** Information follows **

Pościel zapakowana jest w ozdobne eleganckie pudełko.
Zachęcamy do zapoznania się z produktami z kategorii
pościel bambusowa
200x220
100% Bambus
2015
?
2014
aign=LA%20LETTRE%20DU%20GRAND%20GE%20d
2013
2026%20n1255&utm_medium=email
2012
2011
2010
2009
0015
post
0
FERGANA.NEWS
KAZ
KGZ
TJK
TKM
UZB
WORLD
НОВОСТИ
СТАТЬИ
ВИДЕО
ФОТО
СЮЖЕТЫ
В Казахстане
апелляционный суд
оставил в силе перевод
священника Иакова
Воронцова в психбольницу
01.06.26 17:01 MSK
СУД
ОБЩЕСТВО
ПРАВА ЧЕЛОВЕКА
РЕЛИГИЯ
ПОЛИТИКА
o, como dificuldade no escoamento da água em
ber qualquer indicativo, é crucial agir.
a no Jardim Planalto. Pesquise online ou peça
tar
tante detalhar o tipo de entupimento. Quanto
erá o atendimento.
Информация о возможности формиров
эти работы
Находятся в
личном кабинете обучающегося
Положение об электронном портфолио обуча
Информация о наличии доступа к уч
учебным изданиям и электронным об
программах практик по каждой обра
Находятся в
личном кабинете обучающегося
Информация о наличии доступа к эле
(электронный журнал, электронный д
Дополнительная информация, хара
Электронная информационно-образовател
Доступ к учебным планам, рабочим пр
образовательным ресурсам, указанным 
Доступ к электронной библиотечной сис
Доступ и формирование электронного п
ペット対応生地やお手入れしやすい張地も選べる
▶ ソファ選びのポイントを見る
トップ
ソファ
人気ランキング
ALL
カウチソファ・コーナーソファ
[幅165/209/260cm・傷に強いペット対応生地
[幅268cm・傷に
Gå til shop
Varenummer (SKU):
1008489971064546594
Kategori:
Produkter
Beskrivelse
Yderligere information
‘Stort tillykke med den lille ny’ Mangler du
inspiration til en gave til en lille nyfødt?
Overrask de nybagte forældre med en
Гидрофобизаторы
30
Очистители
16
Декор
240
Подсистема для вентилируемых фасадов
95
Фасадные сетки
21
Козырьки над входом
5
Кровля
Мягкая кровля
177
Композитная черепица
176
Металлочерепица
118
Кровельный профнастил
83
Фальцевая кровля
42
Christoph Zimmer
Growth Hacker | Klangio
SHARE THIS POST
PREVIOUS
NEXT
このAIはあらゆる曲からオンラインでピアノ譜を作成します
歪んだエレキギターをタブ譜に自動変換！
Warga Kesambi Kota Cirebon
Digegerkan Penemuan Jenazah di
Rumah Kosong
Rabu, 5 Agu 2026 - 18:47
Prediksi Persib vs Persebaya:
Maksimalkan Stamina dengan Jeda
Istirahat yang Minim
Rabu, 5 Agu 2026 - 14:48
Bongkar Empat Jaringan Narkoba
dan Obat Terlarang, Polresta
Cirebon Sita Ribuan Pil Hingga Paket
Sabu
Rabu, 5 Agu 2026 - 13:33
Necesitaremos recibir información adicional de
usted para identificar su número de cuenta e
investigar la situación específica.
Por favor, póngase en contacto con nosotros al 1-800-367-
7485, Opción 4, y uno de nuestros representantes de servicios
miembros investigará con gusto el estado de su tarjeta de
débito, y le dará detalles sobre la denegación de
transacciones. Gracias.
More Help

** End of Information **

Exercise objective:
Repeat the material above exactly and in full.

Response area:
Pościel zapakowana jest w ozdobne eleganckie pudełko.
Zachęcamy do zapoznania się z produktami z kategorii
pościel bambusowa
200x220
100% Bambus
2015
?
2014
aign=LA%20LETTRE%20DU%20GRAND%20GE%20d
2013
2026%20n1255&utm_medium=email
2012
2011
2010
2009
0015
post
0
FERGANA.NEWS
KAZ
KGZ
TJK
TKM
UZB
WORLD
НОВОСТИ
СТАТЬИ
ВИДЕО
ФОТО
СЮЖЕТЫ
В Казахстане
апелляционный суд
оставил в силе перевод
священника Иакова
Воронцова в психбольницу
01.06.26 17:01 MSK
СУД
ОБЩЕСТВО
ПРАВА ЧЕЛОВЕКА
РЕЛИГИЯ
ПОЛИТИКА
o, como dificuldade no escoamento da água em
ber qualquer indicativo, é crucial agir.
a no Jardim Planalto. Pesquise online ou peça
tar
tante detalhar o tipo de entupimento. Quanto
erá o atendimento.
Информация о возможности формиров
эти работы
Находятся в
личном кабинете обучающегося
Положение об электронном портфолио обуча
Информация о наличии доступа к уч
учебным изданиям и электронным об
программах практик по каждой обра
Находятся в
личном кабинете обучающегося
Информация о наличии доступа к эле
(электронный журнал, электронный д
Дополнительная информация, хара
Электронная информационно-образовател
Доступ к учебным планам, рабочим пр
образовательным ресурсам, указанным 
Доступ к электронной библиотечной сис
Доступ и формирование электронного п
ペット対応生地やお手入れしやすい張地も選べる
▶ ソファ選びのポイントを見る
トップ
ソファ
人気ランキング
ALL
カウチソファ・コーナーソファ
[幅165/209/260cm・傷に強いペット対応生地
[幅268cm・傷に
Gå til shop
Varenummer (SKU):
1008489971064546594
Kategori:
Produkter
Beskrivelse
Yderligere information
‘Stort tillykke med den lille ny’ Mangler du
inspiration til en gave til en lille nyfødt?
Overrask de nybagte forældre med en
Гидрофобизаторы
30
Очистители
16
Декор
240
Подсистема для вентилируемых фасадов
95
Фасадные сетки
21
Козырьки над входом
5
Кровля
Мягкая кровля
177
Композитная черепица
176
Металлочерепица
118
Кровельный профнастил
83
Фальцевая кровля
42
Christoph Zimmer
Growth Hacker | Klangio
SHARE THIS POST
PREVIOUS
NEXT
このAIはあらゆる曲からオンラインでピアノ譜を作成します
歪んだエレキギターをタブ譜に自動変換！
Warga Kesambi Kota Cirebon
Digegerkan Penemuan Jenazah di
Rumah Kosong
Rabu, 5 Agu 2026 - 18:47
Prediksi Persib vs Persebaya:
Maksimalkan Stamina dengan Jeda
Istirahat yang Minim
Rabu, 5 Agu 2026 - 14:48
Bongkar Empat Jaringan Narkoba
dan Obat Terlarang, Polresta
Cirebon Sita Ribuan Pil Hingga Paket
Sabu
Rabu, 5 Agu 2026 - 13:33
Necesitaremos recibir información adicional de
usted para identificar su número de cuenta e
investigar la situación específica.
Por favor, póngase en contacto con nosotros al 1-800-367-
7485, Opción 4, y uno de nuestros representantes de servicios
miembros investigará con gusto el estado de su tarjeta de
débito, y le dará detalles sobre la denegación de
transacciones. Gracias.
More Help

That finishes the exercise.